● **ABOUT THIS TASK**
A single number is the whole answer: the count of lines in the records where "راهنمای" occurs.

[Transcribed page contents]
______

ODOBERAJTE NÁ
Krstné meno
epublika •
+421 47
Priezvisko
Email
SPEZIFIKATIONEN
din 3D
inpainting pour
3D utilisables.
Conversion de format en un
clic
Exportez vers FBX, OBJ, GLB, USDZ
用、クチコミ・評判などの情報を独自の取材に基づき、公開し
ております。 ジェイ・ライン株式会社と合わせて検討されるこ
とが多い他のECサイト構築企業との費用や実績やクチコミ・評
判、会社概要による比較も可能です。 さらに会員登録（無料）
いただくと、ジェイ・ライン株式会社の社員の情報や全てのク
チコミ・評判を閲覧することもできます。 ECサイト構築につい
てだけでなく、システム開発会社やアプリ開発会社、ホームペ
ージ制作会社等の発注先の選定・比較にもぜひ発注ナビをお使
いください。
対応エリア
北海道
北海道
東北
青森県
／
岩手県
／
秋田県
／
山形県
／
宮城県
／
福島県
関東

______

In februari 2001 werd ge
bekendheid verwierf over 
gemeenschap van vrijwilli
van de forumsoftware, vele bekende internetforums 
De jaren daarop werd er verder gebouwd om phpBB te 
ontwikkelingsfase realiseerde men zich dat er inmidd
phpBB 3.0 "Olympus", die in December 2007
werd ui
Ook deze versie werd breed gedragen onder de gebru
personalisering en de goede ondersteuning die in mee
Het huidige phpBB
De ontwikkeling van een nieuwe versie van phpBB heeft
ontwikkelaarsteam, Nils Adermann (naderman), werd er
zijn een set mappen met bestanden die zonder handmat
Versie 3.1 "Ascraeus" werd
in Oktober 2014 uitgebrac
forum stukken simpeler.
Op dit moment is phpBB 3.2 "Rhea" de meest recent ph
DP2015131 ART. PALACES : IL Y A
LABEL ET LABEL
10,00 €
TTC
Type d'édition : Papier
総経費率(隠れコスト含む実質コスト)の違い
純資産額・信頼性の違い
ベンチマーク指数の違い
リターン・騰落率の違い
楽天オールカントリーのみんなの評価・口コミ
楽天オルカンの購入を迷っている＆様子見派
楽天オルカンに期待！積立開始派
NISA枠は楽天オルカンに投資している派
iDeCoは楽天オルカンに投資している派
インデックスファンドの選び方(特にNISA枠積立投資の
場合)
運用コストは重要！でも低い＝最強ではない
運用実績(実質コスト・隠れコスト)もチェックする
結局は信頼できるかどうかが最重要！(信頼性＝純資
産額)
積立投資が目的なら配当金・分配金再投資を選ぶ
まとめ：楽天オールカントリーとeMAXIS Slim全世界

______

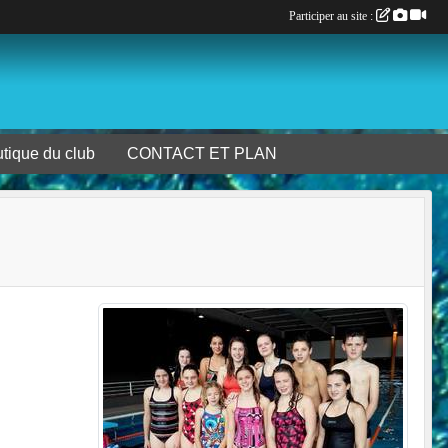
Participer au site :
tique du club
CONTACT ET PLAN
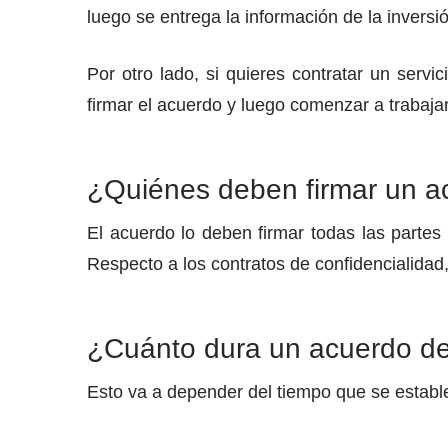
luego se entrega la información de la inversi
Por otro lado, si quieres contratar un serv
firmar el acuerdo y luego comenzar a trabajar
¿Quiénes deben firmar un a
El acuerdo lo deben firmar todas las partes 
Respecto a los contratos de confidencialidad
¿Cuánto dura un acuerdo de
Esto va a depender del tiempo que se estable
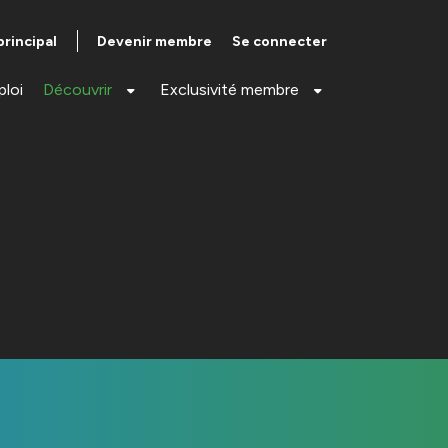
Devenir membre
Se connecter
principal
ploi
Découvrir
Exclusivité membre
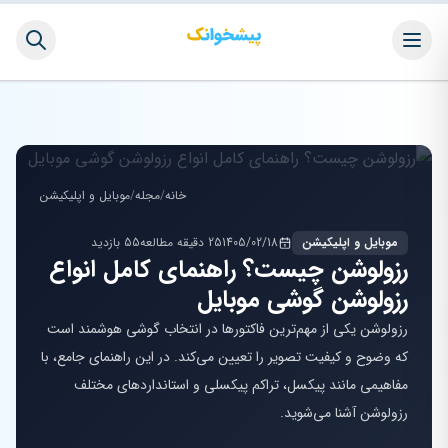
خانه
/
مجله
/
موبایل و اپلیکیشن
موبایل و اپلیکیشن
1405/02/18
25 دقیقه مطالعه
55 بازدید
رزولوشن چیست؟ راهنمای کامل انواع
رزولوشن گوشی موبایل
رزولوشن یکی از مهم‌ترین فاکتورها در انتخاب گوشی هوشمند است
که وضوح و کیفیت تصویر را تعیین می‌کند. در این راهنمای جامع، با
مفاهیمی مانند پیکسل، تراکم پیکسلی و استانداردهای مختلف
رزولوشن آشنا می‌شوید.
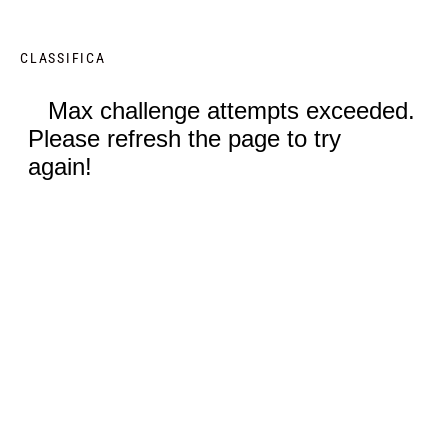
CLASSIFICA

______

● **YOUR RESPONSE**
2